[CentOS-devel] RPMS and REPOS and REPO-Linkages

Johnny Hughes mailing-lists at hughesjr.com
Fri Nov 17 22:32:07 UTC 2006


On Fri, 2006-11-17 at 12:48 -0800, Kevan Benson wrote:
> On Friday 17 November 2006 03:13, Lance Davis wrote:
> > On Tue, 14 Nov 2006, Jim Perrin wrote:
> > >> I agree with Johnny here. It's very convenient to be able to pull in a
> > >> newer version of a single package and have it work on top of an existing
> > >> stable system.

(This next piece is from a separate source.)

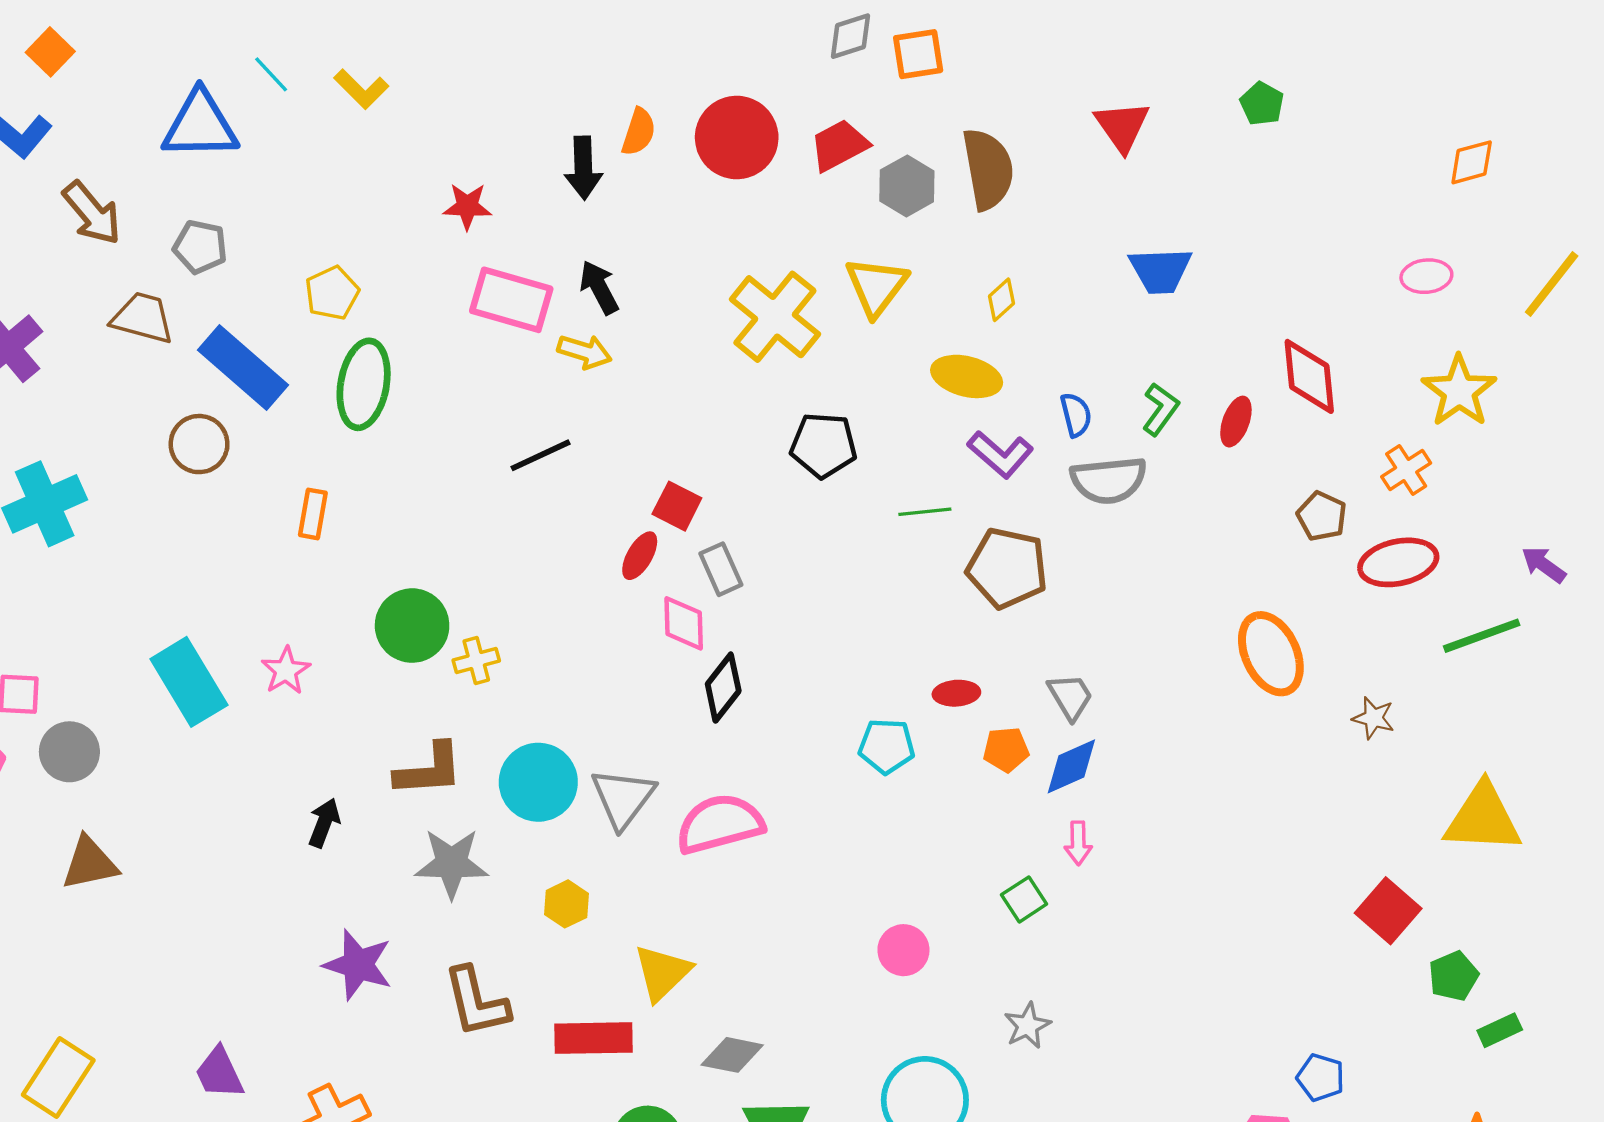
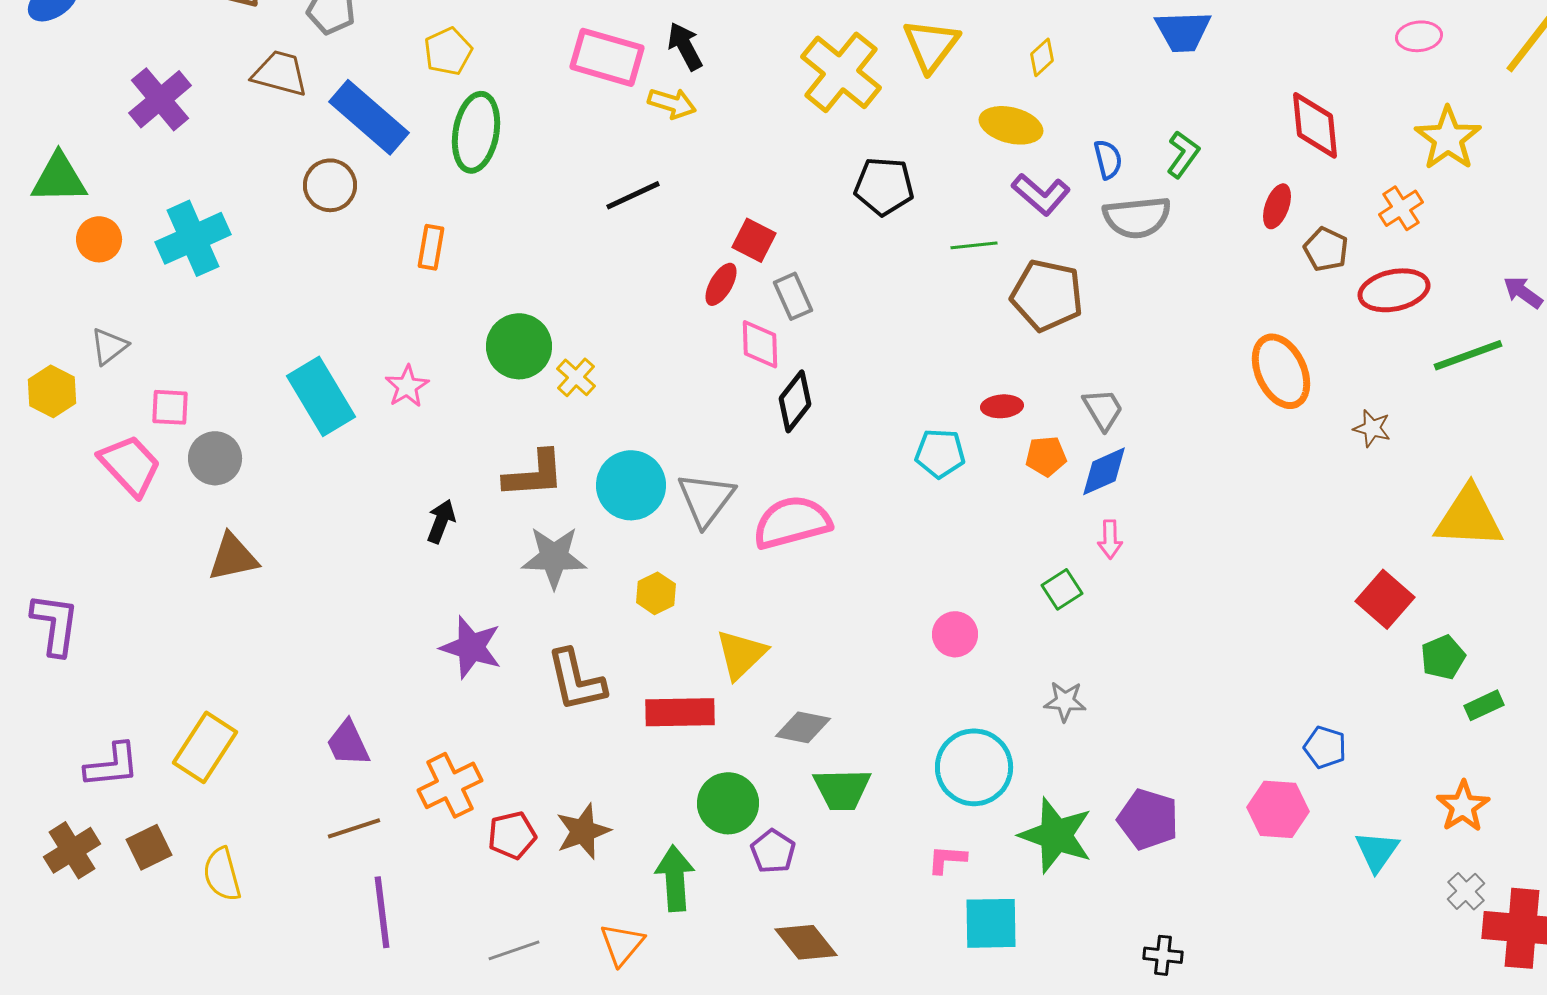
red ellipse: (1236, 422) -> (1277, 206), moved
yellow cross: (476, 660) -> (576, 377), turned -33
gray star: (1027, 1026) -> (1065, 701), turned 30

No need to debug MySQL 5 because I wanted PHP 5.
> >
> > I can see the need for possibly 2 different repositroies here to provide
> > diferent strokes for different folks :-
> >
> > maybe
> >
> > centosplus-base linked against base - usable for people who only want to
> > include particular packages and want them linked against base + updates.
> >
> > centosplus - where packages are linked against other packages in
> > centosplus - usable by people who want all the latest & greatest.
> >
> > (or centosplus and centosplus-ng - that is up for discussion )
> >
> > Once we have the new builder in place it shouldnt be too much effort to
> > provide both.
> >
> > The same discussion presumably is also merited for what centos-extras are
> > linked against ???
> 
> If the following is a rehash of a topic that's already been talked to death, 
> please just point me at the spot in the archive...
> 
> I've always been a little confused by the packaging choices in the centosplus 
> repos.  Why name packages such as php and mysql the same as their core 
> counterparts?  Why not append an extra 5 to both to the package names to 
> designate they are fundamentally different?  This seems to be how Mandiva and 
> Debian do it, and it seems to work.
> 
> For example having php 5 named php5-5.0.4 instead of php-5.0.4 would get 
> around accidental upgrades after adding the repo, wouldn't it?  Similarly 
> with mysql 5.
> 
> As for which lib to built with, you could standardize on the default being the 
> core package, and if needed, another built specifically using the centosplus 
> package but also named differently.  In the example this thread was started 
> with and using the naming convention I just put forward, you would have 
> packages such as this in the centosplus repo:
> 
> mysql5-5.0.22-1.centos.1.i386.rpm
> php5-5.0.4-5.centos4.i386.rpm
> php5-mysql-5.0.4-5.centos4.i386.rpm (built against mysql 4 in the core)
> php5-mysql5-5.0.4-5.centos4.i386.rpm (obviously built against mysql5 in 
> centosplus)
> 
> There are no accidental upgrades from adding the whole centosplus repo, it's 
> immediately clear what's being installed, and using the Provides and 
> Obsoletes correctly in the spec files should be able to remove any conflicts 
> offered by having separate sets of packages with competing functionality.
> 
> This seems to be the route other distros have taken, with what seems to be 
> success.  Is there a reason CentOS didn't follow this?  Is there some 
> fundamental drawback I'm missing in this?

Because that is not how the upstream provider does it.  Almost every
thing in the CentOS Plus repo is a rebuild of some upstream package,
just an upgrade to something in CentOS proper.  We could certainly
redesign CentOS if we choose to, however that has never been the goal.

php is an upgrade to php ... the kernel is an upgrade to the standard
kernel, etc.  They are not designed to be installed at the same time as
their base counterparts.

People should only be looking in CentOSPlus if they know what they are
doing.  There is much documentation discussing the use of includepkgs=
and exclude= in relation to the CentOSPlus repo.  There are plenty of
warnings.

CentOSPlus is there for powerusers who want to upgrade portions of their
install ... it was never designed so all of it would be used at the same
time.

All the other CentOS repositories are designed to be used fully
enabled ... but not CentOSPlus.  It is a special and dangerous repo ...
but it is also very powerful.  It does, however, require more planning
and a higher knowledge level to use.